My colleagues on the other side of the aisle will argue that Republicans are making a big deal out of nothing, and that we are responding to a problem that doesn’t exist since no States have applied for waivers – yet. But the American people have made their views clear. A survey last year revealed 83 percent support a work requirement as a condition for receiving welfare.
Clearly, the best way out of poverty is a job, and it is critical that our laws both foster job creation as well as ensure welfare is always a pathway to work. That is what this legislation is about – ensuring that work and other productive activities remain a central part of the TANF cash welfare program, as the 1996 reforms intended.
Setting aside the success of the work requirement in moving low-income individuals from welfare to work and the overwhelming support the policy enjoys among the American people, current law prohibits the Administration from waiving the welfare work requirement. Waivers of certain State report requirements are permitted under the TANF program, but the work requirement may not be waived. A summary of the 1996 reforms prepared by Ways and Means Committee staff immediately following the law’s enactment could not be clearer on this point. It plainly states, “Waivers granted after the date of enactment [of the 1996 law] may not override provisions of the TANF law that concern mandatory work requirements.” As a Member of Congress who helped to write the welfare reform law and served as a conferee on the bill, the statement in this report accurately captures the intent of Congress.
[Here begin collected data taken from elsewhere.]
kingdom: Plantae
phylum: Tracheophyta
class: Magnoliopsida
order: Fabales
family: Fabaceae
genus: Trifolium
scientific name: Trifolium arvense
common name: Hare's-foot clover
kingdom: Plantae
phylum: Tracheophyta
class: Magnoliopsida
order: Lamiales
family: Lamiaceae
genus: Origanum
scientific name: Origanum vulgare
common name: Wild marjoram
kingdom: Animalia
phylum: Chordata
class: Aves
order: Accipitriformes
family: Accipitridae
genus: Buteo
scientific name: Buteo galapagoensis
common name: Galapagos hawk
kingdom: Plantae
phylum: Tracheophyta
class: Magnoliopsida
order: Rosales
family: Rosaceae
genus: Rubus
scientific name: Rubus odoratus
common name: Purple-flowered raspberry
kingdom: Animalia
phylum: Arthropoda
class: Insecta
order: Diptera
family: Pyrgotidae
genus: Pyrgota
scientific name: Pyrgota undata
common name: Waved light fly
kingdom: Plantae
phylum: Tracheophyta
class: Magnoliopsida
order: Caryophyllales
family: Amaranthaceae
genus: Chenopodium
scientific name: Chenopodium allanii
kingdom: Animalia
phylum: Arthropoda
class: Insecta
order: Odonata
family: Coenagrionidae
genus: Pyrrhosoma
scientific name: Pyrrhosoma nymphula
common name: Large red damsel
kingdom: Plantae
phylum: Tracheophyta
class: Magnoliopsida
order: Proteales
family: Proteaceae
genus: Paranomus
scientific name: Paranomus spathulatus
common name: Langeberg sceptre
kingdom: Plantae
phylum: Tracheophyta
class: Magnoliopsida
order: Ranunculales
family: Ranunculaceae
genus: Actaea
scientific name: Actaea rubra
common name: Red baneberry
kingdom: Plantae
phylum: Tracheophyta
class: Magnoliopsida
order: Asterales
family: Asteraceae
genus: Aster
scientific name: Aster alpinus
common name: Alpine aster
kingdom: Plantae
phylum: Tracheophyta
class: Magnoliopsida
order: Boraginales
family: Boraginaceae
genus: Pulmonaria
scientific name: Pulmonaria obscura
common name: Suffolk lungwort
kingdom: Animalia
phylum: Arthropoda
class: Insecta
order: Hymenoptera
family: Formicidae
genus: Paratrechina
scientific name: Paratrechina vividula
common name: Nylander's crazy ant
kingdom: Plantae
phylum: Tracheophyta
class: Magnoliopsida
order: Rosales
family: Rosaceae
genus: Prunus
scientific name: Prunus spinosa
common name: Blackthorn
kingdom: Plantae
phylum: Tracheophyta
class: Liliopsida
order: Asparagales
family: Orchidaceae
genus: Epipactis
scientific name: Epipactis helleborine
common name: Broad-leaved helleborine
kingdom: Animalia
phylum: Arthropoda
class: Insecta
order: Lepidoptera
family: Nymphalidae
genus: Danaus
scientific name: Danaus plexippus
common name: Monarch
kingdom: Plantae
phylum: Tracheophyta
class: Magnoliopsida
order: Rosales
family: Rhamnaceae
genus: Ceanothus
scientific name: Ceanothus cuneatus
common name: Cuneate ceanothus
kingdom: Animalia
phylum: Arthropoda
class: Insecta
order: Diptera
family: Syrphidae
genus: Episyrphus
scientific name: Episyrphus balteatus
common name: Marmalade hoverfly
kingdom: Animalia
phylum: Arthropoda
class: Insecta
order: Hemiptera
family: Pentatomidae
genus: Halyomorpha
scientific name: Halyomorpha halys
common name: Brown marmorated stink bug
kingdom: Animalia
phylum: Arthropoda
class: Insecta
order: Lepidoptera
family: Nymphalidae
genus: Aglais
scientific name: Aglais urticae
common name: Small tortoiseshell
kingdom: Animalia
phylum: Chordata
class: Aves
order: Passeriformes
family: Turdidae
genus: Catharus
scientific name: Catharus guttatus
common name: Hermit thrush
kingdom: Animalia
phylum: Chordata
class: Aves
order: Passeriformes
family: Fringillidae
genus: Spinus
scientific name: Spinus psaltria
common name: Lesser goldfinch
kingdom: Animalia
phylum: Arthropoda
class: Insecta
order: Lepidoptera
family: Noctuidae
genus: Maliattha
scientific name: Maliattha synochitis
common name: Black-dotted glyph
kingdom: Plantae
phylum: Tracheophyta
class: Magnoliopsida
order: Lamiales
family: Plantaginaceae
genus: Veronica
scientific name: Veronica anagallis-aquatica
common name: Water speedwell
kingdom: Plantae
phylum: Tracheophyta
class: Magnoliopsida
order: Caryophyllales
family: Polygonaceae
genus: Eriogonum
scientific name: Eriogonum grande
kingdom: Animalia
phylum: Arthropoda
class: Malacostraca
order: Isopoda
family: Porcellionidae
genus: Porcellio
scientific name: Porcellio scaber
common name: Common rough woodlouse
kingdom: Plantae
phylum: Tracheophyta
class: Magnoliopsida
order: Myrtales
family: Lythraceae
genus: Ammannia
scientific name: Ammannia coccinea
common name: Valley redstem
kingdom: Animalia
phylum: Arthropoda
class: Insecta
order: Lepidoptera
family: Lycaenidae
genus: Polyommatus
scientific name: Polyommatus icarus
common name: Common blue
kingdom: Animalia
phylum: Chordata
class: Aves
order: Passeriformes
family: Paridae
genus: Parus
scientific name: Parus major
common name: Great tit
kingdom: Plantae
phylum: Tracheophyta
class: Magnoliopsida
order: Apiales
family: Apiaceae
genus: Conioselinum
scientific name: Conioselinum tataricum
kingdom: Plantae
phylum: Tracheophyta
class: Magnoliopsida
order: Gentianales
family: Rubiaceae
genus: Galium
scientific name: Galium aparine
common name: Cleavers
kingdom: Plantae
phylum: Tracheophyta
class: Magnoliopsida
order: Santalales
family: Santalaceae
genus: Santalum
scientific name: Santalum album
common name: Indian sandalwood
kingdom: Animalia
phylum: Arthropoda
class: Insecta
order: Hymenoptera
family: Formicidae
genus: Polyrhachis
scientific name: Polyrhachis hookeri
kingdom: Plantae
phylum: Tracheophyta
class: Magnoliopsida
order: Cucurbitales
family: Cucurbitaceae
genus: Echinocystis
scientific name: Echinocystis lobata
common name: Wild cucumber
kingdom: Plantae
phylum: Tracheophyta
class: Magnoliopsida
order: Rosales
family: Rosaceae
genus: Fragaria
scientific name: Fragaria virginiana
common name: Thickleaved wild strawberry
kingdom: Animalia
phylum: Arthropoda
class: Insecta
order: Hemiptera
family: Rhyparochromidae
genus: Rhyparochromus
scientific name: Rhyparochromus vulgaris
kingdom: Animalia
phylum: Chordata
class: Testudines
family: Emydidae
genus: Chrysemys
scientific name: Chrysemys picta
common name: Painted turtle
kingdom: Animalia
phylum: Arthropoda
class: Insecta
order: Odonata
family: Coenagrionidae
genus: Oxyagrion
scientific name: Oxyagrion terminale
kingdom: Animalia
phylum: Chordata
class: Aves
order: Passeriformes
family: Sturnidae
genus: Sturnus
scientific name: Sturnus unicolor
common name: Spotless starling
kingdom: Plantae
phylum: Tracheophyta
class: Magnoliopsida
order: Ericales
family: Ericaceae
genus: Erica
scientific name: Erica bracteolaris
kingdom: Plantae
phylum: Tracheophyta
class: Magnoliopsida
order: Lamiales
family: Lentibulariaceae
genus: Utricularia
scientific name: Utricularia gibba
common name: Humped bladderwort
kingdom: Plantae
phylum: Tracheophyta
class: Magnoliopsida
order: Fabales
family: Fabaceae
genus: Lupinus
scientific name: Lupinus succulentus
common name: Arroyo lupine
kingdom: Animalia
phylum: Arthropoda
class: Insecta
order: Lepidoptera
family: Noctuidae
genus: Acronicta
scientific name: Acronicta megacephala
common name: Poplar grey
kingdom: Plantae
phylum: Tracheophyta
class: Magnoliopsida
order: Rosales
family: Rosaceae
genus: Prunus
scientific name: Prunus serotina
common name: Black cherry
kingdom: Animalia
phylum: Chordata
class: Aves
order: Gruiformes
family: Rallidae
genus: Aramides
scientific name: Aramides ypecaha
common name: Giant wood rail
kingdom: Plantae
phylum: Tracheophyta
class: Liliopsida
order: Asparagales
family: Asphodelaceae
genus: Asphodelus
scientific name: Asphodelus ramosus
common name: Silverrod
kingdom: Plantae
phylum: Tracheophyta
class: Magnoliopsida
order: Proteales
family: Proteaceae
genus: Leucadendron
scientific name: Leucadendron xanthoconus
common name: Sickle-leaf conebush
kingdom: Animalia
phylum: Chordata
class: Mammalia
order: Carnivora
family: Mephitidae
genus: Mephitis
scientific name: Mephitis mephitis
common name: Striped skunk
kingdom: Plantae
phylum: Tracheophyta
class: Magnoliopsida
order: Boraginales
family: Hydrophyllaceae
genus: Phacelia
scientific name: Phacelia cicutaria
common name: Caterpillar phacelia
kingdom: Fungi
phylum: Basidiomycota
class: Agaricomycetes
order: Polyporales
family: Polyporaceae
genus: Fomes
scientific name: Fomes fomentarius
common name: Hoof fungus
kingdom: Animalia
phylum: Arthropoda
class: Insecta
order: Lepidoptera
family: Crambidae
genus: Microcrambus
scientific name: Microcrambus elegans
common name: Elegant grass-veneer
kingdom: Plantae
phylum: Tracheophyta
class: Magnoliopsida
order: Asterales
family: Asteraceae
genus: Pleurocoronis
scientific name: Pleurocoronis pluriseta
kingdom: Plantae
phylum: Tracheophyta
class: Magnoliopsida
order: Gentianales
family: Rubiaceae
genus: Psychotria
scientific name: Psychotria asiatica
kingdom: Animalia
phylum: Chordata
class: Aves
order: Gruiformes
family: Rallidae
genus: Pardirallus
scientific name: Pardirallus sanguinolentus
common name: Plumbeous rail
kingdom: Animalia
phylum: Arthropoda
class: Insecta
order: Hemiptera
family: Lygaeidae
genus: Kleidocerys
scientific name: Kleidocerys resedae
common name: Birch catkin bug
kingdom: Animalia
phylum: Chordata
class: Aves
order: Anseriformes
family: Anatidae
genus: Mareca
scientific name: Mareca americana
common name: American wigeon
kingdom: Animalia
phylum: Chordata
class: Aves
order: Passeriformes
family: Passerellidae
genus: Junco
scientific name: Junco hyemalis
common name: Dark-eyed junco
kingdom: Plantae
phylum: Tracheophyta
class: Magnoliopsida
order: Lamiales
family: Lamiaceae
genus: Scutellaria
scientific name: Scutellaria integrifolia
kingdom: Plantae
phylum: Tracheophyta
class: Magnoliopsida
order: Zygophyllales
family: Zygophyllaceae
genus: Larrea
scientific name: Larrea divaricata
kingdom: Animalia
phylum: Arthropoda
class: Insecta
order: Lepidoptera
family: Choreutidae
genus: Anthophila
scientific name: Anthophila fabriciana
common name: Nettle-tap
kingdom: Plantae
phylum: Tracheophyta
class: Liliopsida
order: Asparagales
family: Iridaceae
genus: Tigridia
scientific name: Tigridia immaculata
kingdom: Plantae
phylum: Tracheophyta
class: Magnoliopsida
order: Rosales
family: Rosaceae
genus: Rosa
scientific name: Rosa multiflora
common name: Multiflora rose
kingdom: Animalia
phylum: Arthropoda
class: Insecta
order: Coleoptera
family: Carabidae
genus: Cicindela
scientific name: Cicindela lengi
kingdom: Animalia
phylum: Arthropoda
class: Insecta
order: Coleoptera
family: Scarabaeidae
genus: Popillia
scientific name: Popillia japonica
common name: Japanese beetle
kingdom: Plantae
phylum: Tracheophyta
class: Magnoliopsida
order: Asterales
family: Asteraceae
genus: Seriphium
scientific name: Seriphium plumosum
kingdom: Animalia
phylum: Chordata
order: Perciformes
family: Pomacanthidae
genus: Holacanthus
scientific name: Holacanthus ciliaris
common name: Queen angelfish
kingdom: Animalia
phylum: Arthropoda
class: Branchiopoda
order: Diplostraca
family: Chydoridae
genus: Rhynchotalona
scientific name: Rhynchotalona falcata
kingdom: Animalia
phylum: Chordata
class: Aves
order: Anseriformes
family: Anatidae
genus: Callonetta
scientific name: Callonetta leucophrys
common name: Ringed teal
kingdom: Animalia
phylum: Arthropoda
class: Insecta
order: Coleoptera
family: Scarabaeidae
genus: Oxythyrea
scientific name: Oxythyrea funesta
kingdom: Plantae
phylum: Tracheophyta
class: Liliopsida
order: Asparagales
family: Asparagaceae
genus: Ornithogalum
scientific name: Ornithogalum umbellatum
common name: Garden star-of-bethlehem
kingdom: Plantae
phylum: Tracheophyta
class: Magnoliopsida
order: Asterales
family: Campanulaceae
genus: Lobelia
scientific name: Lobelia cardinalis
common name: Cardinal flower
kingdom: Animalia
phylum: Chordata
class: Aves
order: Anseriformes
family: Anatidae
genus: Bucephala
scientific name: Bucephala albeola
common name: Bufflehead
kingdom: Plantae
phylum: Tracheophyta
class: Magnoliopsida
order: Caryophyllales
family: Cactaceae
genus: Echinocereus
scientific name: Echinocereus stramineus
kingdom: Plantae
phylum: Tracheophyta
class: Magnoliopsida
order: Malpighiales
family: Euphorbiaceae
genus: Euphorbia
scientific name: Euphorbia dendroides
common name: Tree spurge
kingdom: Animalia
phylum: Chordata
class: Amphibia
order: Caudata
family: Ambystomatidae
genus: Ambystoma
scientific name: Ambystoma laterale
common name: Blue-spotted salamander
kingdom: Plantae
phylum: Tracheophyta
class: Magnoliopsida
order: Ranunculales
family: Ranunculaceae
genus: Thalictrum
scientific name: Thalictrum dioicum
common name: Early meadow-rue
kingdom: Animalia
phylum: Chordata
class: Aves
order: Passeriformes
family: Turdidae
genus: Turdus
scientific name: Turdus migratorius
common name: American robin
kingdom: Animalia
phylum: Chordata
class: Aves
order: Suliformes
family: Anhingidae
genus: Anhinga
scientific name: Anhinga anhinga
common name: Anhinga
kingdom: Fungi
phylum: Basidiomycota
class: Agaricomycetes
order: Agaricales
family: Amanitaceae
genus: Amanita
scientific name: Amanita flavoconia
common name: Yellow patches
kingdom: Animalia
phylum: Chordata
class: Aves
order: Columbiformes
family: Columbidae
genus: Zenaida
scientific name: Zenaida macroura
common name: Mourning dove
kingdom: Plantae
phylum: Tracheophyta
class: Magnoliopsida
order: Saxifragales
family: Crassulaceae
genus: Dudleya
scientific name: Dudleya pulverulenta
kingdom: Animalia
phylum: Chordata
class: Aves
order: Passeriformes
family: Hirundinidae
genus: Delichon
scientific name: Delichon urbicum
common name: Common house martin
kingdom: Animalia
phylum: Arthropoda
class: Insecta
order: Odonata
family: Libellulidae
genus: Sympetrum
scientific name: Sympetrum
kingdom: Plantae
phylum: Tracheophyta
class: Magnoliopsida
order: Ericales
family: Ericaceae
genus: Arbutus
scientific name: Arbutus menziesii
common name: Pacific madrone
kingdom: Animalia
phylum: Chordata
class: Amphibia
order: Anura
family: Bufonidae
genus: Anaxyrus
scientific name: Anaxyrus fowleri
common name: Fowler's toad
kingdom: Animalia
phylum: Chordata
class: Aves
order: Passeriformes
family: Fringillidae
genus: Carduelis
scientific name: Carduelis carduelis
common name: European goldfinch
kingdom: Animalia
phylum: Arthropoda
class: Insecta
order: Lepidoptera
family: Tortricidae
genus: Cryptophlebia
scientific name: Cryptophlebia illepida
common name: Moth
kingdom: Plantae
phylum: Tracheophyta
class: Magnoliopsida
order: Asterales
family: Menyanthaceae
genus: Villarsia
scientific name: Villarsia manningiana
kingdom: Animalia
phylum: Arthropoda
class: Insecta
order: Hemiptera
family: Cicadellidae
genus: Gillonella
Historical precedent is not on the Obama Administration’s side either. No prior Administration, Republican or Democrat, has ever attempted to waive the work requirements in the 16 years between the law’s enactment and the July 2012 information memorandum. Following the July 2012 action, the Government Accountability Office looked into this and “did not find any evidence that HHS stated it has authority to issue waivers related to TANF work requirements.” In short, no Administration attempted to waive the work requirements because they knew it was illegal to do so.
Finally, if we need more evidence that, despite their promises to the contrary, the Administration’s policy would weaken the work requirement, we need look no further than the nonpartisan Congressional Budget Office. This legislation saves $61 million over 10 years, because CBO recognizes the Administration’s waivers will allow some States that may otherwise pay penalties for failing to meet the work requirement to avoid such penalties through a waiver.
In addition to preventing the Administration from waiving the work requirement, the legislation before us extends the TANF program’s authorization at current funding levels through the remainder of this calendar year. The TANF program provides helpful assistance to individuals most in need of a safety net as they look and prepare for work. I urge my colleagues on both sides of the aisle to join me in supporting this legislation.